- The Blockchain Association reported that crypto firms spent $426 million in defensive litigation against the SEC under Chair Gary Gensler from 2021 to 2023.
- The advocacy group called for crypto voters to support a change in leadership at the SEC, criticizing Gensler’s “regulation by enforcement” approach.
- The Blockchain Association claimed that Gensler’s “anti-innovation crypto crusade” resulted in immeasurable loss of jobs, innovation, and US tech investment, in addition to the litigation costs.
A recent report from the Blockchain Association claimed that the SEC’s “regulation by enforcement” approach under Chair Gary Gensler has cost crypto companies over $400 million in legal fees since 2021. The advocacy group called for voters to support new leadership at the SEC in the upcoming 2024 election.
SEC Files Over 100 Enforcement Cases Since 2021
The Blockchain Association, a cryptocurrency and blockchain advocacy organization, reported on October 31st that the SEC filed 104 enforcement cases against the crypto industry since Gensler became chair in 2021.
According to the association’s data, just a small number of their member companies spent $426 million defending themselves in litigation brought by the SEC. The report argued this amounts to an “anti-innovation crypto crusade” by Gensler.
Calls For Leadership Change At SEC
In its report, the Blockchain Association claimed the SEC’s actions under Gensler resulted in immeasurable losses to US jobs, innovation and investment. The group called for a change in leadership at the SEC, urging crypto users to support different candidates in the 2024 election.

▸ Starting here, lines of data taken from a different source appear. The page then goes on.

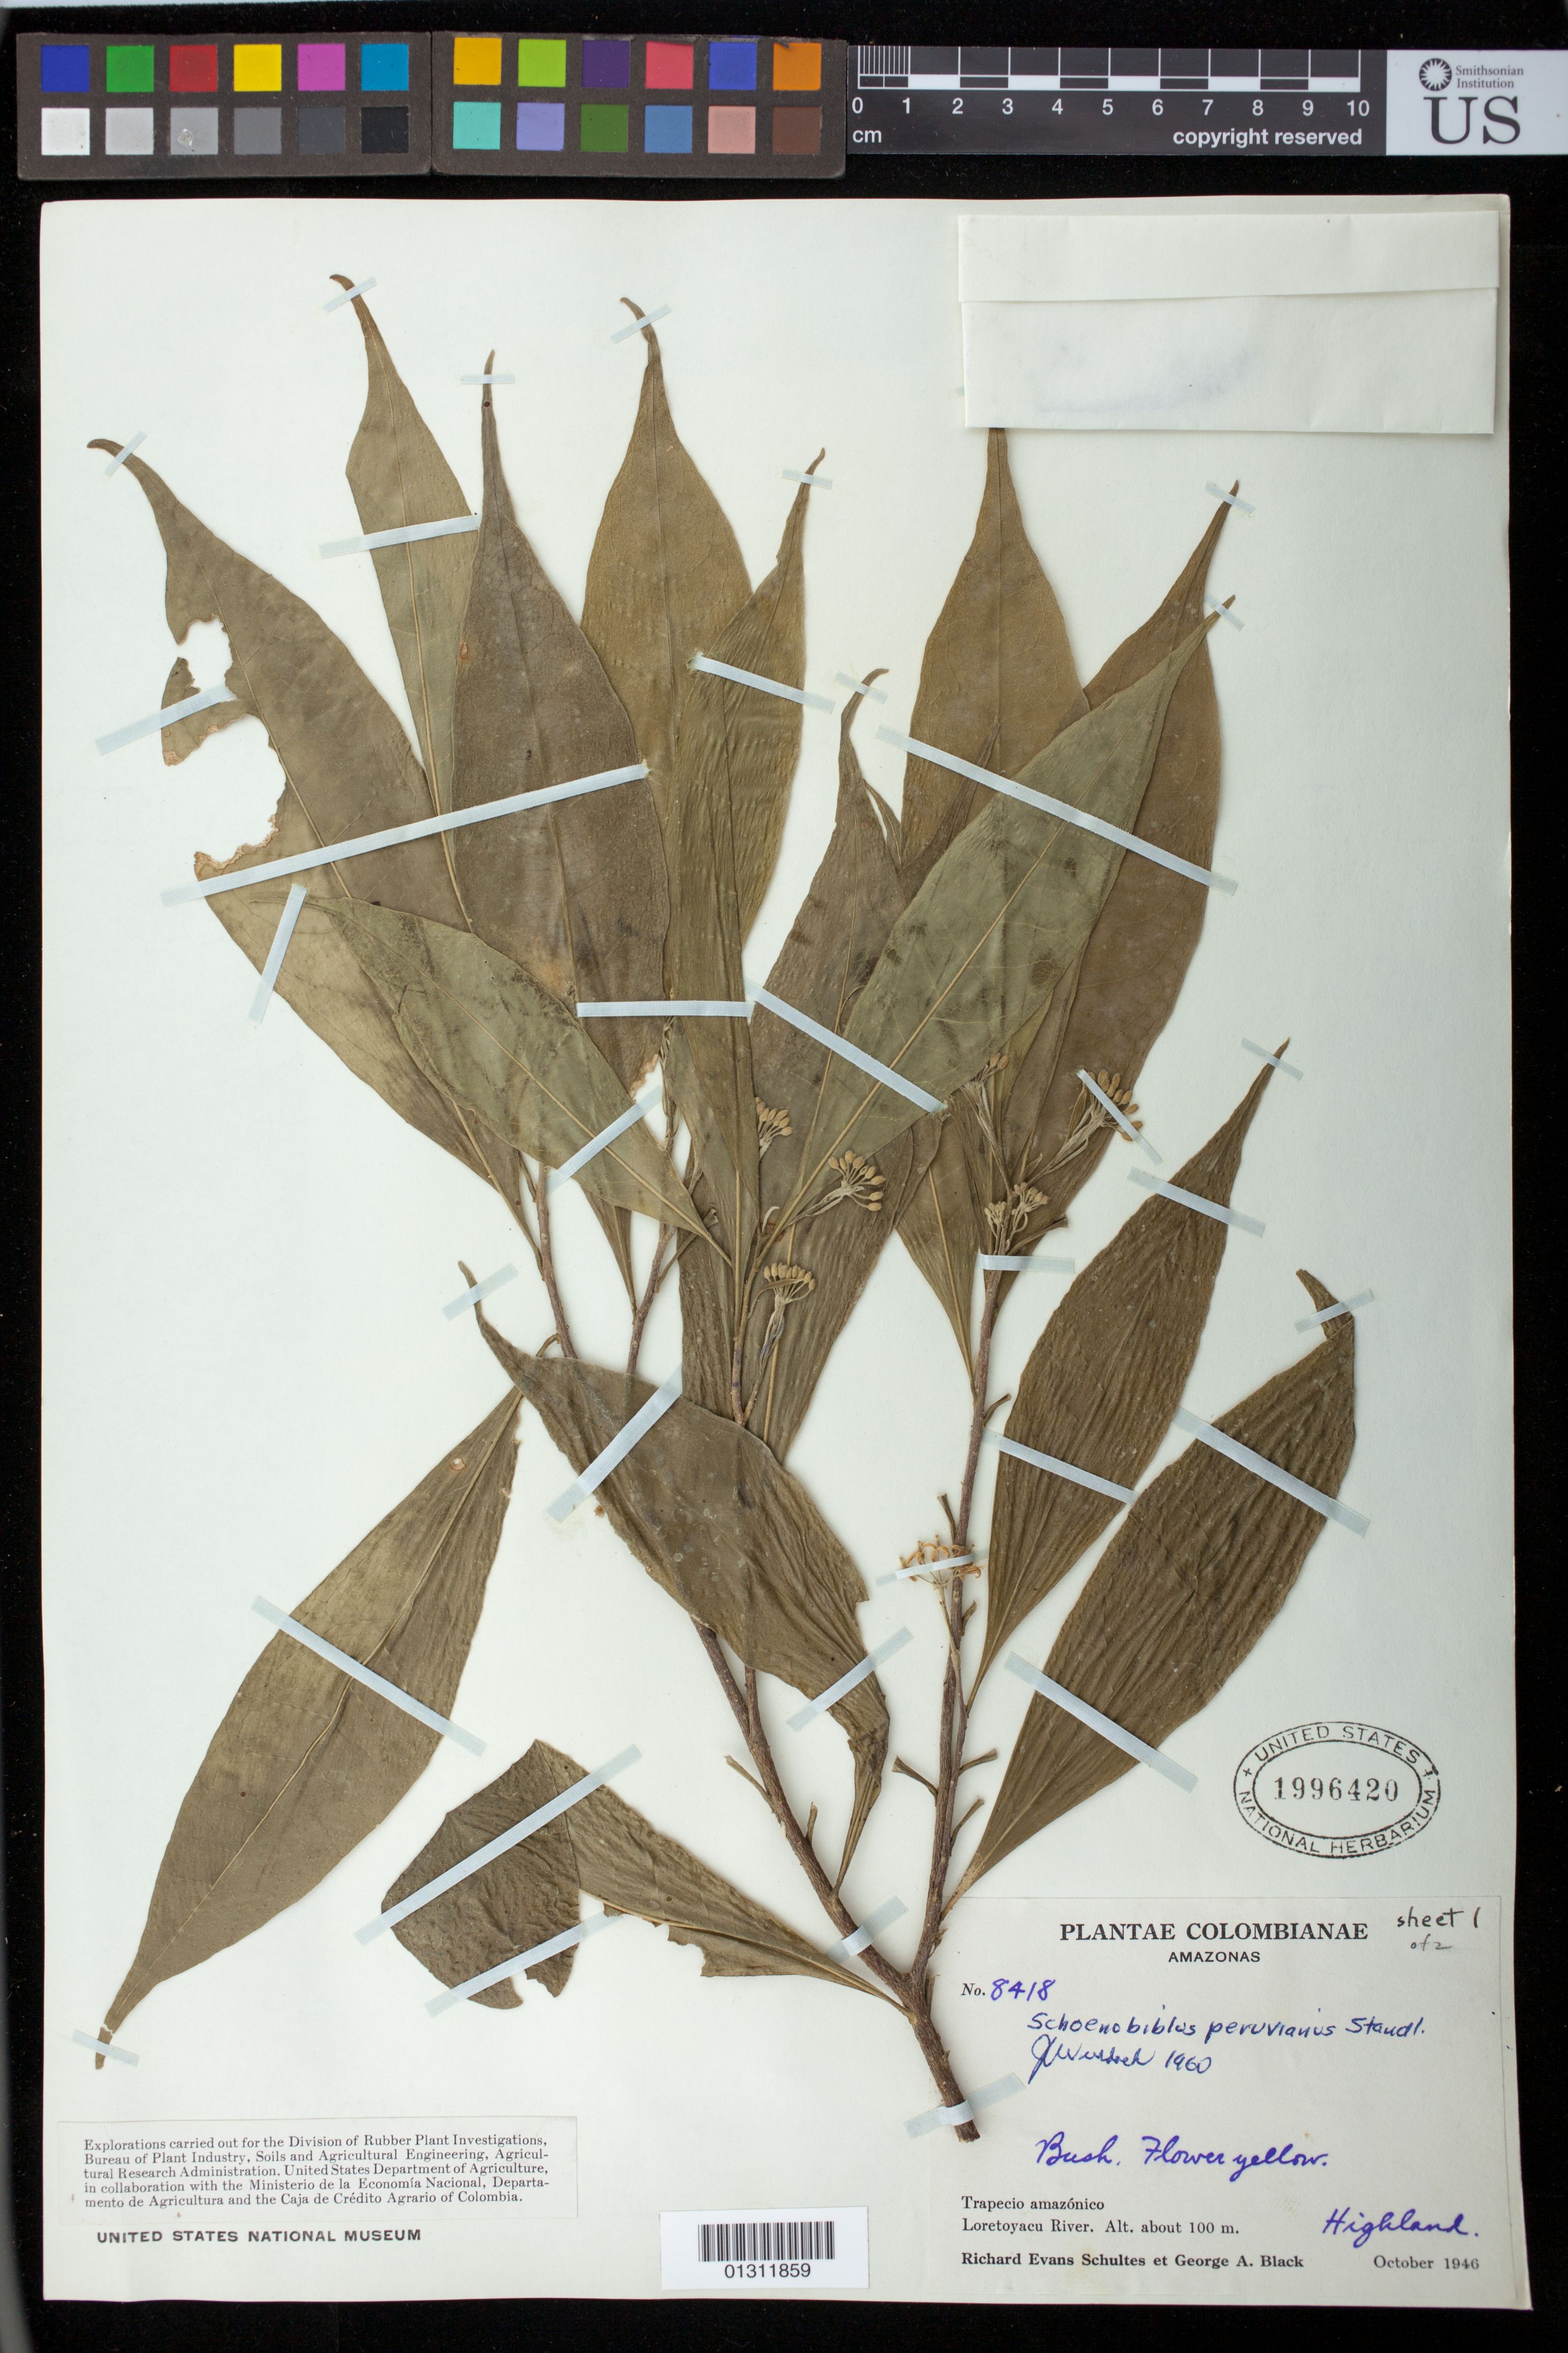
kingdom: Plantae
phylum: Tracheophyta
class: Magnoliopsida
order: Malvales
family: Thymelaeaceae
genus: Schoenobiblus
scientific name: Schoenobiblus peruvianus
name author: Standl.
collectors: R. E. Schultes & G. A. Black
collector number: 8418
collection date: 1946-10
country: Colombia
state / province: Amazonas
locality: Trapecio amazónico. Loretoyacu River.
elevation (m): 100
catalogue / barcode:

Crypto Becoming Key Election Issue
The association claimed crypto regulation has become an important issue that could sway voters in the next election. They said neither party currently “owns” the issue, but voters are more likely to back candidates who support innovation in digital assets.
With early voting underway, polls show a tight race shaping up between President Harris and former President Trump in 2024. The election outcome could determine the SEC’s stance on crypto regulation over the next four years.
Conclusion
The Blockchain Association’s report highlights growing frustration with the SEC’s perceived heavy-handed approach to crypto regulation under Chair Gensler. With digital assets becoming a key issue among voters, the advocacy group hopes to leverage public opinion to force a change in leadership at the regulator.